#### What you need to do
Nothing but an exact copy of the listing should appear in the response.

※ ※ ※

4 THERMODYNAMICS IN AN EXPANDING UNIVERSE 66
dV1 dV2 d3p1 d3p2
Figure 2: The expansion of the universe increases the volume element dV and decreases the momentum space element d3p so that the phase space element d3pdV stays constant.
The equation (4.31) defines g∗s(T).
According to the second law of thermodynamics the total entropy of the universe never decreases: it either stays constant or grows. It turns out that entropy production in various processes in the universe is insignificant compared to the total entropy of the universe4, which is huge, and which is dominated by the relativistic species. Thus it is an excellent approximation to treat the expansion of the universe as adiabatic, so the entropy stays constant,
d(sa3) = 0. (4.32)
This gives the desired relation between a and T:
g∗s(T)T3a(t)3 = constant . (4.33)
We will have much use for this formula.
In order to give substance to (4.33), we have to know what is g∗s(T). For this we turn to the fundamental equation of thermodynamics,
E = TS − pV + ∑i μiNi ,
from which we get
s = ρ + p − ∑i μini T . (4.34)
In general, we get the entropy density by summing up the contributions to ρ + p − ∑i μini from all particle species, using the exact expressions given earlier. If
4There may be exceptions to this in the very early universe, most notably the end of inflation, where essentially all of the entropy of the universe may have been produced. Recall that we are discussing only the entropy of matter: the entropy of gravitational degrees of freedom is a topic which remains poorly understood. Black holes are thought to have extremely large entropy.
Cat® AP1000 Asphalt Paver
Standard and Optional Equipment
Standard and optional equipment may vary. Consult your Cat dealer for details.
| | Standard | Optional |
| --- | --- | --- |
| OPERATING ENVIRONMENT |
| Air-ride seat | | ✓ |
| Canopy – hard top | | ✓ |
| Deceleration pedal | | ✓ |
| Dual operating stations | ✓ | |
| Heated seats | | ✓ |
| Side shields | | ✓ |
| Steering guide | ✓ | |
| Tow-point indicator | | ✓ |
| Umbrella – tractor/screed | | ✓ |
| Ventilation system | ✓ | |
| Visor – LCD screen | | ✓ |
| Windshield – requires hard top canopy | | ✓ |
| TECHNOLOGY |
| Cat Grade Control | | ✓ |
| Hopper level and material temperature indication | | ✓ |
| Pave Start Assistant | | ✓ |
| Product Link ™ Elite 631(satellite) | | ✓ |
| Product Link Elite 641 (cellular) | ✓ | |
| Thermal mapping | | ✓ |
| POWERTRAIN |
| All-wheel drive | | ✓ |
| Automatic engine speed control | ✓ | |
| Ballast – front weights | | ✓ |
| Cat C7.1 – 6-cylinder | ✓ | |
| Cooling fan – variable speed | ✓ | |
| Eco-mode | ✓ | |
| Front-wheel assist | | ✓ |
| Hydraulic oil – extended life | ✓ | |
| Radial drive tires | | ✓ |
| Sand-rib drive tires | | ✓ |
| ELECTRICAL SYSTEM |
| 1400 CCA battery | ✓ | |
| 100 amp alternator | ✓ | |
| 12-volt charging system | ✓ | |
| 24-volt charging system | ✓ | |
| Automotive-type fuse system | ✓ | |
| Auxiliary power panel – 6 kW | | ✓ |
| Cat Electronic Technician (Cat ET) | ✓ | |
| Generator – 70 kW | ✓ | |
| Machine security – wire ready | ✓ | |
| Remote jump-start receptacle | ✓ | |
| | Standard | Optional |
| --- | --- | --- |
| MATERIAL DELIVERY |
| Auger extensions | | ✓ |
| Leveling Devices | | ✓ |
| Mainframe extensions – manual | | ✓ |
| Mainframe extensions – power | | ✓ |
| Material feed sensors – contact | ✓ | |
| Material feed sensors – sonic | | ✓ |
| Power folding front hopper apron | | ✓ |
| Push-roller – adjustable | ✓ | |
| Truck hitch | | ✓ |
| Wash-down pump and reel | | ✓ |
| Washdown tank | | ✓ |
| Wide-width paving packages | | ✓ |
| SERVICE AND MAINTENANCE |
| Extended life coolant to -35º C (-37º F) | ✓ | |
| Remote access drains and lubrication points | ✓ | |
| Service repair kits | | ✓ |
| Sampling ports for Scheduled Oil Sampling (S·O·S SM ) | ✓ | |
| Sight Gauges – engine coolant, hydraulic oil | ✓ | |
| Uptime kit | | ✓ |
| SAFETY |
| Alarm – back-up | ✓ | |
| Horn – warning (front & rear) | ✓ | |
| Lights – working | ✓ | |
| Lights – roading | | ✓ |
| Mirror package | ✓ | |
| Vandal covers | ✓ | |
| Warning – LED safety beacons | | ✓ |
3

※ ※ ※

#### Finished task
4 THERMODYNAMICS IN AN EXPANDING UNIVERSE 66
dV1 dV2 d3p1 d3p2
Figure 2: The expansion of the universe increases the volume element dV and decreases the momentum space element d3p so that the phase space element d3pdV stays constant.
The equation (4.31) defines g∗s(T).
According to the second law of thermodynamics the total entropy of the universe never decreases: it either stays constant or grows. It turns out that entropy production in various processes in the universe is insignificant compared to the total entropy of the universe4, which is huge, and which is dominated by the relativistic species. Thus it is an excellent approximation to treat the expansion of the universe as adiabatic, so the entropy stays constant,
d(sa3) = 0. (4.32)
This gives the desired relation between a and T:
g∗s(T)T3a(t)3 = constant . (4.33)
We will have much use for this formula.
In order to give substance to (4.33), we have to know what is g∗s(T). For this we turn to the fundamental equation of thermodynamics,
E = TS − pV + ∑i μiNi ,
from which we get
s = ρ + p − ∑i μini T . (4.34)
In general, we get the entropy density by summing up the contributions to ρ + p − ∑i μini from all particle species, using the exact expressions given earlier. If
4There may be exceptions to this in the very early universe, most notably the end of inflation, where essentially all of the entropy of the universe may have been produced. Recall that we are discussing only the entropy of matter: the entropy of gravitational degrees of freedom is a topic which remains poorly understood. Black holes are thought to have extremely large entropy.
Cat® AP1000 Asphalt Paver
Standard and Optional Equipment
Standard and optional equipment may vary. Consult your Cat dealer for details.
| | Standard | Optional |
| --- | --- | --- |
| OPERATING ENVIRONMENT |
| Air-ride seat | | ✓ |
| Canopy – hard top | | ✓ |
| Deceleration pedal | | ✓ |
| Dual operating stations | ✓ | |
| Heated seats | | ✓ |
| Side shields | | ✓ |
| Steering guide | ✓ | |
| Tow-point indicator | | ✓ |
| Umbrella – tractor/screed | | ✓ |
| Ventilation system | ✓ | |
| Visor – LCD screen | | ✓ |
| Windshield – requires hard top canopy | | ✓ |
| TECHNOLOGY |
| Cat Grade Control | | ✓ |
| Hopper level and material temperature indication | | ✓ |
| Pave Start Assistant | | ✓ |
| Product Link ™ Elite 631(satellite) | | ✓ |
| Product Link Elite 641 (cellular) | ✓ | |
| Thermal mapping | | ✓ |
| POWERTRAIN |
| All-wheel drive | | ✓ |
| Automatic engine speed control | ✓ | |
| Ballast – front weights | | ✓ |
| Cat C7.1 – 6-cylinder | ✓ | |
| Cooling fan – variable speed | ✓ | |
| Eco-mode | ✓ | |
| Front-wheel assist | | ✓ |
| Hydraulic oil – extended life | ✓ | |
| Radial drive tires | | ✓ |
| Sand-rib drive tires | | ✓ |
| ELECTRICAL SYSTEM |
| 1400 CCA battery | ✓ | |
| 100 amp alternator | ✓ | |
| 12-volt charging system | ✓ | |
| 24-volt charging system | ✓ | |
| Automotive-type fuse system | ✓ | |
| Auxiliary power panel – 6 kW | | ✓ |
| Cat Electronic Technician (Cat ET) | ✓ | |
| Generator – 70 kW | ✓ | |
| Machine security – wire ready | ✓ | |
| Remote jump-start receptacle | ✓ | |
| | Standard | Optional |
| --- | --- | --- |
| MATERIAL DELIVERY |
| Auger extensions | | ✓ |
| Leveling Devices | | ✓ |
| Mainframe extensions – manual | | ✓ |
| Mainframe extensions – power | | ✓ |
| Material feed sensors – contact | ✓ | |
| Material feed sensors – sonic | | ✓ |
| Power folding front hopper apron | | ✓ |
| Push-roller – adjustable | ✓ | |
| Truck hitch | | ✓ |
| Wash-down pump and reel | | ✓ |
| Washdown tank | | ✓ |
| Wide-width paving packages | | ✓ |
| SERVICE AND MAINTENANCE |
| Extended life coolant to -35º C (-37º F) | ✓ | |
| Remote access drains and lubrication points | ✓ | |
| Service repair kits | | ✓ |
| Sampling ports for Scheduled Oil Sampling (S·O·S SM ) | ✓ | |
| Sight Gauges – engine coolant, hydraulic oil | ✓ | |
| Uptime kit | | ✓ |
| SAFETY |
| Alarm – back-up | ✓ | |
| Horn – warning (front & rear) | ✓ | |
| Lights – working | ✓ | |
| Lights – roading | | ✓ |
| Mirror package | ✓ | |
| Vandal covers | ✓ | |
| Warning – LED safety beacons | | ✓ |
3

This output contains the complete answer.